CodePudding user response:
For count values avoid value_counts, because failed selecting ? if value not exist in column. Simplier is compare values by ? and count Trues by sum:
for i in colnames:
print(f'In the {i} feature, the value - ? - occurs {data[i].eq("?").sum()} times')
CodePudding user response:
Considering that the dataframe is data, if OP wants to use .value_counts(), adjust to the following
colnames = ['col1','col2','col3']
for i in colnames:
print(f'In the {i} feature, the value - ? - occurs {data[i].value_counts()["?"]} times')
Or, if one want to know for all columns of the dataframe data, use
for i in data.columns:
print(f'In the {i} feature, the value - ? - occurs {data[i].value_counts()["?"]} times')

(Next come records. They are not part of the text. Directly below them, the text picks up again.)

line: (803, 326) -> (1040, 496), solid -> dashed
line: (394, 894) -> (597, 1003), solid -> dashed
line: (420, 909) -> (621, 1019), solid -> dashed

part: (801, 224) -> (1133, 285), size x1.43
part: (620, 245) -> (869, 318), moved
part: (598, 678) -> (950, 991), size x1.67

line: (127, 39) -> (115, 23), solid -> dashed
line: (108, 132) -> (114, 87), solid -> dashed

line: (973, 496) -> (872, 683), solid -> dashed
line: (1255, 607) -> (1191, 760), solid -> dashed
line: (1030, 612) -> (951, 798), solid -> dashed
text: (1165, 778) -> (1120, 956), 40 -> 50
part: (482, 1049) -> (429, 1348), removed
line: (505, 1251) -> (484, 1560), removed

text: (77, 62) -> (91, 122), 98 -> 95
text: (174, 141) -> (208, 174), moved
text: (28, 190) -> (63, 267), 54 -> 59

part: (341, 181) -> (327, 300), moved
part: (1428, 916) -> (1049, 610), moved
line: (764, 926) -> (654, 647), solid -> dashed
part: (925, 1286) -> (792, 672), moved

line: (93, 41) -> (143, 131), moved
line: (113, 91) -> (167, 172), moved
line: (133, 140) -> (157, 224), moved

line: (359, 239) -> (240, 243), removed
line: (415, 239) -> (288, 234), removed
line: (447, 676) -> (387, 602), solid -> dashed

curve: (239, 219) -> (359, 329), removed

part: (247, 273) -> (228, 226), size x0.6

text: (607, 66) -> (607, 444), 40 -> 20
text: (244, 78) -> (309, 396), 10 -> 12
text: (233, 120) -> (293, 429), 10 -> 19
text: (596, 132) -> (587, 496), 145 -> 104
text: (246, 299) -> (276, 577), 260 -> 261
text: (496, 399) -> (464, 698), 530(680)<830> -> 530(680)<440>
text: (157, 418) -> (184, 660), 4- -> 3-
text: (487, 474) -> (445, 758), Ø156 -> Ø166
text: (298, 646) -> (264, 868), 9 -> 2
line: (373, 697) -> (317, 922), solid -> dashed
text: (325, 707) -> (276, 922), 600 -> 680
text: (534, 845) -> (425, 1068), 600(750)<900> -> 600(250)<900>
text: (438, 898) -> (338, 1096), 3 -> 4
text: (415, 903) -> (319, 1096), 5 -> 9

If, on another hand one wants to prevent the KeyError (see first note), one can use .isin with .sum() as follows
for i in colnames:
print(f'In the {i} feature, the value - ? - occurs {data[i].isin(["?"]).sum()} times')
Notes:
- If a specific column doesn't have
?, one will get aKeyError: '?', so it might be more convenient to select the columns that have?, instead of applying to all the dataframe columns.